- _Data for this task_:
<<<<
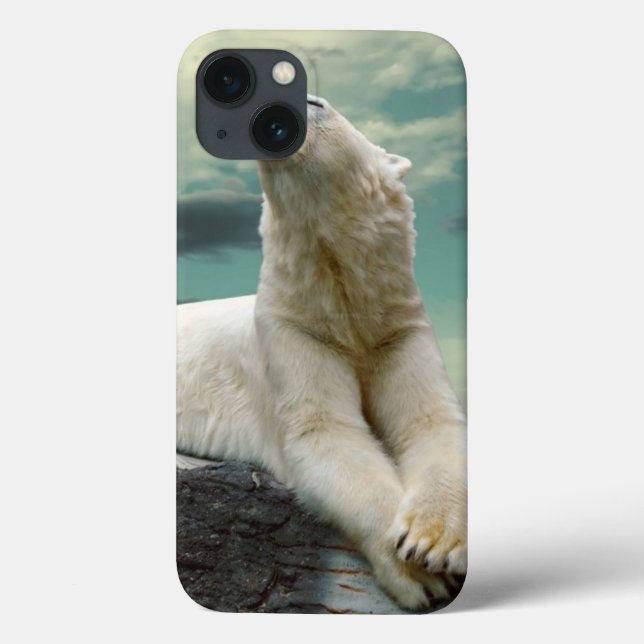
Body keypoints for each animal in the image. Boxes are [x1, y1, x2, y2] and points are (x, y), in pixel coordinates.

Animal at [176, 96, 467, 610]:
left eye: (315, 102)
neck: (342, 300)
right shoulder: (294, 329)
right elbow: (325, 433)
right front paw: (417, 570)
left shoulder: (398, 328)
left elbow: (431, 420)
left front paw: (432, 540)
>>>>
- _Task objective_: A complete and exact copy of the records is required. Exclude the pictures.

- _Written solution_:
Body keypoints for each animal in the image. Boxes are [x1, y1, x2, y2] and points are (x, y), in pixel coordinates.

Animal at [176, 96, 467, 610]:
left eye: (315, 102)
neck: (342, 300)
right shoulder: (294, 329)
right elbow: (325, 433)
right front paw: (417, 570)
left shoulder: (398, 328)
left elbow: (431, 420)
left front paw: (432, 540)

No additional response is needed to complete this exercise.